Copy each line of the entries beneath that contains the word "might".

• [Data supplied]
Segment Open

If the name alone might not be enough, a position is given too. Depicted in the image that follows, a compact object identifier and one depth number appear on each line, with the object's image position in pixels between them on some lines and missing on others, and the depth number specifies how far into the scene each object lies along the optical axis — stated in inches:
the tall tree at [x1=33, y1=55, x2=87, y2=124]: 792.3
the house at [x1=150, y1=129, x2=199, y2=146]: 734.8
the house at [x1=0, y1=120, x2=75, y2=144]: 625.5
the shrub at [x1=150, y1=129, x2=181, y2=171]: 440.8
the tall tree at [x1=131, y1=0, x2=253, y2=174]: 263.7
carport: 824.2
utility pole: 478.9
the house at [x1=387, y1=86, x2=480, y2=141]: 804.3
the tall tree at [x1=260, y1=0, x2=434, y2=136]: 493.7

Segment Closed
Segment Open

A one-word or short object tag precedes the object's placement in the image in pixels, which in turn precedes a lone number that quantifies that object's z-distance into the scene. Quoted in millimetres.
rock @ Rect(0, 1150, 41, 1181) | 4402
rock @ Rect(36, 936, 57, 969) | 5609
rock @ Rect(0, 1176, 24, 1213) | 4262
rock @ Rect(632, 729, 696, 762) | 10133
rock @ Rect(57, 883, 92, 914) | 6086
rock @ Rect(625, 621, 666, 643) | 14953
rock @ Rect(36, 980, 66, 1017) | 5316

Segment Closed
Segment Open

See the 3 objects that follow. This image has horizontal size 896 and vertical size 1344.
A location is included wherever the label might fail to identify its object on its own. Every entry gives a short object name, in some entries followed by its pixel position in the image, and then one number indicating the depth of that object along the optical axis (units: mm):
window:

Segment Closed

• [Exercise response]
If the name alone might not be enough, a position is given too. Depicted in the image that follows, a compact object identifier and one depth number appear on each line, with the object's image position in pixels between them on some lines and missing on others, and the depth number specifies how far into the scene each object lies along the optical axis — stated in inches:
A location is included wherever the label might fail to identify its object on its own. Every entry gives a short object name, in some entries followed by its pixel position in the image, and then one number indicating the depth of that object along the optical axis (units: mm):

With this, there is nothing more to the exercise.